> **YOUR GOAL**: Extract every line in each of the entries below, from kingdom through common name, and reproduce the lines unchanged and in their original order.

> **SUPPLIED RECORDS**:
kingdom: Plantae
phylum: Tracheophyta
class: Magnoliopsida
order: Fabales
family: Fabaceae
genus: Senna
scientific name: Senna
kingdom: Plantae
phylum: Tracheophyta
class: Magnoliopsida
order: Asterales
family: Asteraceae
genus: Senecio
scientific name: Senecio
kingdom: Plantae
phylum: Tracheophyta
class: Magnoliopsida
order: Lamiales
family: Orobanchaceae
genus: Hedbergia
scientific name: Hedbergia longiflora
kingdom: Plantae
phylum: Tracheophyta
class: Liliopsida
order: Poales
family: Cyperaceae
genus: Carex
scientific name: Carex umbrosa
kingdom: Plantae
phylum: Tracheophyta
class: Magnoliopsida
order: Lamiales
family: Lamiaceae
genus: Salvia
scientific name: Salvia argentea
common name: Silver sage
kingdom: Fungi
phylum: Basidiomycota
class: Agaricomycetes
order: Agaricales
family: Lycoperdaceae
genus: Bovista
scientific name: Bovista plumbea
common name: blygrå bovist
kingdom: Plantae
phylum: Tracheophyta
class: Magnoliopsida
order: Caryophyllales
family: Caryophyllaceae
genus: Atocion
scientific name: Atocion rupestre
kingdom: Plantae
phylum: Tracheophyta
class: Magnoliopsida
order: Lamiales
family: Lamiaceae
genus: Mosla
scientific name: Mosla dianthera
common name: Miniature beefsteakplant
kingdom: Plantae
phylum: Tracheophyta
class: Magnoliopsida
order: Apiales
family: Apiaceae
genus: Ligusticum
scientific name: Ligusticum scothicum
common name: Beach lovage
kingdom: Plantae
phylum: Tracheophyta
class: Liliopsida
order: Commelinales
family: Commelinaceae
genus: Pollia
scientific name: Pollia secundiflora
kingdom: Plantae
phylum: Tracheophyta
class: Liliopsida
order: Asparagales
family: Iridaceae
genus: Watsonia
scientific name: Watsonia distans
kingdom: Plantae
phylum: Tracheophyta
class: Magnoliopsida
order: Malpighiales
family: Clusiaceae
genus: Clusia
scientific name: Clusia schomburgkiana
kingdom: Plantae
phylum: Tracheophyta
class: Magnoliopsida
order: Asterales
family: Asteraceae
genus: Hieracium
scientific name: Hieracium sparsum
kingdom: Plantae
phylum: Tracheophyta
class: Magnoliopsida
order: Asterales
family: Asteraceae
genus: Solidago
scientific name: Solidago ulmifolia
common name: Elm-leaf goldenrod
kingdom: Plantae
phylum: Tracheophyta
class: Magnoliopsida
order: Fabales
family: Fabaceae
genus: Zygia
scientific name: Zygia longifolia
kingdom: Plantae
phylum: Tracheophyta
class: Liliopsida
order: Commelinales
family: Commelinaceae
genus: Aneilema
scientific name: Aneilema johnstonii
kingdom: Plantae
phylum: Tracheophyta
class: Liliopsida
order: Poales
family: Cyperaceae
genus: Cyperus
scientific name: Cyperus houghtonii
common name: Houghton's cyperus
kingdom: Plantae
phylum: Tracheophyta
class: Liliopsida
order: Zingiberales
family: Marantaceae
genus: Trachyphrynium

> **ANSWER TO THE TASK**:
kingdom: Plantae
phylum: Tracheophyta
class: Magnoliopsida
order: Fabales
family: Fabaceae
genus: Senna
scientific name: Senna
kingdom: Plantae
phylum: Tracheophyta
class: Magnoliopsida
order: Asterales
family: Asteraceae
genus: Senecio
scientific name: Senecio
kingdom: Plantae
phylum: Tracheophyta
class: Magnoliopsida
order: Lamiales
family: Orobanchaceae
genus: Hedbergia
scientific name: Hedbergia longiflora
kingdom: Plantae
phylum: Tracheophyta
class: Liliopsida
order: Poales
family: Cyperaceae
genus: Carex
scientific name: Carex umbrosa
kingdom: Plantae
phylum: Tracheophyta
class: Magnoliopsida
order: Lamiales
family: Lamiaceae
genus: Salvia
scientific name: Salvia argentea
common name: Silver sage
kingdom: Fungi
phylum: Basidiomycota
class: Agaricomycetes
order: Agaricales
family: Lycoperdaceae
genus: Bovista
scientific name: Bovista plumbea
common name: blygrå bovist
kingdom: Plantae
phylum: Tracheophyta
class: Magnoliopsida
order: Caryophyllales
family: Caryophyllaceae
genus: Atocion
scientific name: Atocion rupestre
kingdom: Plantae
phylum: Tracheophyta
class: Magnoliopsida
order: Lamiales
family: Lamiaceae
genus: Mosla
scientific name: Mosla dianthera
common name: Miniature beefsteakplant
kingdom: Plantae
phylum: Tracheophyta
class: Magnoliopsida
order: Apiales
family: Apiaceae
genus: Ligusticum
scientific name: Ligusticum scothicum
common name: Beach lovage
kingdom: Plantae
phylum: Tracheophyta
class: Liliopsida
order: Commelinales
family: Commelinaceae
genus: Pollia
scientific name: Pollia secundiflora
kingdom: Plantae
phylum: Tracheophyta
class: Liliopsida
order: Asparagales
family: Iridaceae
genus: Watsonia
scientific name: Watsonia distans
kingdom: Plantae
phylum: Tracheophyta
class: Magnoliopsida
order: Malpighiales
family: Clusiaceae
genus: Clusia
scientific name: Clusia schomburgkiana
kingdom: Plantae
phylum: Tracheophyta
class: Magnoliopsida
order: Asterales
family: Asteraceae
genus: Hieracium
scientific name: Hieracium sparsum
kingdom: Plantae
phylum: Tracheophyta
class: Magnoliopsida
order: Asterales
family: Asteraceae
genus: Solidago
scientific name: Solidago ulmifolia
common name: Elm-leaf goldenrod
kingdom: Plantae
phylum: Tracheophyta
class: Magnoliopsida
order: Fabales
family: Fabaceae
genus: Zygia
scientific name: Zygia longifolia
kingdom: Plantae
phylum: Tracheophyta
class: Liliopsida
order: Commelinales
family: Commelinaceae
genus: Aneilema
scientific name: Aneilema johnstonii
kingdom: Plantae
phylum: Tracheophyta
class: Liliopsida
order: Poales
family: Cyperaceae
genus: Cyperus
scientific name: Cyperus houghtonii
common name: Houghton's cyperus
kingdom: Plantae
phylum: Tracheophyta
class: Liliopsida
order: Zingiberales
family: Marantaceae
genus: Trachyphrynium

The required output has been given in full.